Allens Sohn Ronan Farrow, ein Journalist, der dazu beitrug, die Geschichte von Harvey Weinsteins Vorwürfen des sexuellen Missbrauchs, die 2017 die #MeToo-Bewegung auslöste, zu demontieren, hat sich besonders eifrig für Dylan und gegen Allen eingesetzt.
Diejenigen, die der Geschichte aus dem Weg gingen, waren froh, sie in die Schublade der bösen Boulevardpresse, des bizarren Psychodramas einer gestörten Familie oder in das Reich des "wir werden es nie mit Sicherheit wissen" zu stecken.
Der Künstler, das Werk und die Presse
Unabhängig davon, wie sie sich in diese Fortsetzung der Fakten einordnen, lädt "Allen v. Farrow" die Zuschauer dazu ein, ihre verschlossensten Annahmen zu überdenken.
Wie die früheren Filme von Dick und Ziering - "The Invisible War", "The Hunting Ground" und "On the Record" - behandelt auch "Allen v. Farrow" das Thema angeblicher sexueller Übergriffe, in diesem Fall Inzest, ein Thema, das sie schon lange angehen wollten.

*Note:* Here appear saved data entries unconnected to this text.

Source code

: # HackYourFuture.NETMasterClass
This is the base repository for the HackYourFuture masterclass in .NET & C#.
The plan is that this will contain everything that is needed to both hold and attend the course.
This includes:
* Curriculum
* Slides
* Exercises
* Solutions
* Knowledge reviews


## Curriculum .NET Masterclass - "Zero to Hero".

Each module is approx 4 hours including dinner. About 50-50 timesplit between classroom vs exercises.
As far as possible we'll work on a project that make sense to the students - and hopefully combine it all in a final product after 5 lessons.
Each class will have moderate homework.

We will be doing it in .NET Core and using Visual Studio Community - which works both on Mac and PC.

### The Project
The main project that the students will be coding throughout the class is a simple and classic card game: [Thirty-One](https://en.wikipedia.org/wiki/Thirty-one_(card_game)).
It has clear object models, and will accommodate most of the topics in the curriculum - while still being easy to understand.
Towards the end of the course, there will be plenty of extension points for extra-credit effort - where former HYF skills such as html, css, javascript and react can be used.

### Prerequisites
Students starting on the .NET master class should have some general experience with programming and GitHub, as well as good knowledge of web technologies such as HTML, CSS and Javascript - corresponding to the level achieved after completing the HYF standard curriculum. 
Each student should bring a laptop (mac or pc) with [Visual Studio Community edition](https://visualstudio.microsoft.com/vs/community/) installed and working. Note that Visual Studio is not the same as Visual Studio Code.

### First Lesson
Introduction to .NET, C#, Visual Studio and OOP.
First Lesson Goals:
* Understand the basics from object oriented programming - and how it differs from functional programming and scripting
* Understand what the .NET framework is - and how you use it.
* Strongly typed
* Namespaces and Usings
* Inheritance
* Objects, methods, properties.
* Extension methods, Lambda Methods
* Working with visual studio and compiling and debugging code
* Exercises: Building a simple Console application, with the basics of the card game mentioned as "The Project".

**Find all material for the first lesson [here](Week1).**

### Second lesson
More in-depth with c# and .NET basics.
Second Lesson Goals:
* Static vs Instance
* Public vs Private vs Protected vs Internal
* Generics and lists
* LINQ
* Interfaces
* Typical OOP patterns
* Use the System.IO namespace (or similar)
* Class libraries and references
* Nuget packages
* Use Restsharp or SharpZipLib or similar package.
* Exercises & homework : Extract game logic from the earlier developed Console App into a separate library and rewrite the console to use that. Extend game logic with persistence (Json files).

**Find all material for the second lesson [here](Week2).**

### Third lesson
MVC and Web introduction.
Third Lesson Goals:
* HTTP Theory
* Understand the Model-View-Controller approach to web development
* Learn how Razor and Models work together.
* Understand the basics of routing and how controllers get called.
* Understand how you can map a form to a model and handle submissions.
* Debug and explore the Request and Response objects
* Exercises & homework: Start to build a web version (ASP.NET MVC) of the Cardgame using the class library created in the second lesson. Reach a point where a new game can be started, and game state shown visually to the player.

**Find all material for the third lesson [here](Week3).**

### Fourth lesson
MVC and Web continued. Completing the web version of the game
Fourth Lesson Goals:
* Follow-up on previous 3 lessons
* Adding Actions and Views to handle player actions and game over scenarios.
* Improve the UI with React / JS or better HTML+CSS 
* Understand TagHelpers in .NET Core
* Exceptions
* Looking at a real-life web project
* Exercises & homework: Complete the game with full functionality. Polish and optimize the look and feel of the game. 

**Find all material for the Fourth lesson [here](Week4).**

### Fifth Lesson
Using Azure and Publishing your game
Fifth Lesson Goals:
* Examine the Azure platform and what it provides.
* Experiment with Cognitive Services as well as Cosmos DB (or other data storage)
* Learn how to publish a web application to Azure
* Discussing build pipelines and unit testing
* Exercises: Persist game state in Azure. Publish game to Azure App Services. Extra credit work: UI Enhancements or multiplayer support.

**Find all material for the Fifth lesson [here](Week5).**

Wie schon bei früheren Filmen ist der Dokumentarfilm methodisch berichtet und sehr emotional. Er präsentiert eine oft verblüffende alternative Geschichte zu der, die viele Menschen in den 1990er Jahren akzeptierten - eine Version der Realität, von der Dick und Ziering behaupten, sie sei das Ergebnis einer raffiniert effektiven Kampagne von Allens Anwälten und PR-Team.
Herdy hat die institutionellen Versäumnisse, die Dylan daran gehindert haben, vor Gericht zu erscheinen, besonders gründlich beleuchtet.
"Allen v. Farrow" findet schwerwiegende Mängel in dem Bericht des Yale-New Haven Hospital, der von Allen als Beweis für seine Entlastung herangezogen wurde, und legt überzeugend dar, dass ein anderer Bericht, der von Ermittlern des New Yorker Jugendamtes erstellt wurde, vertuscht wurde.
Die Serie erinnert die Zuschauer auch daran, dass der Staatsanwalt von Connecticut in diesem Fall immer behauptete, er habe einen hinreichenden Grund für eine Anklage gegen Allen gehabt, obwohl er sich weigerte, dies zu tun.
Über die Besonderheiten des Falles hinaus stellt "Allen v. Farrow" eine große Herausforderung für Filmkritiker und Unterhaltungsjournalisten dar, da es einen skeptischen Blick auf die Autorenverehrung, die Promi-Kultur und die Trennung von Kunst und Künstler wirft und als weitere Schlacht in einem Konflikt dient, der seit fast 30 Jahren hauptsächlich von den Medien ausgetragen wird.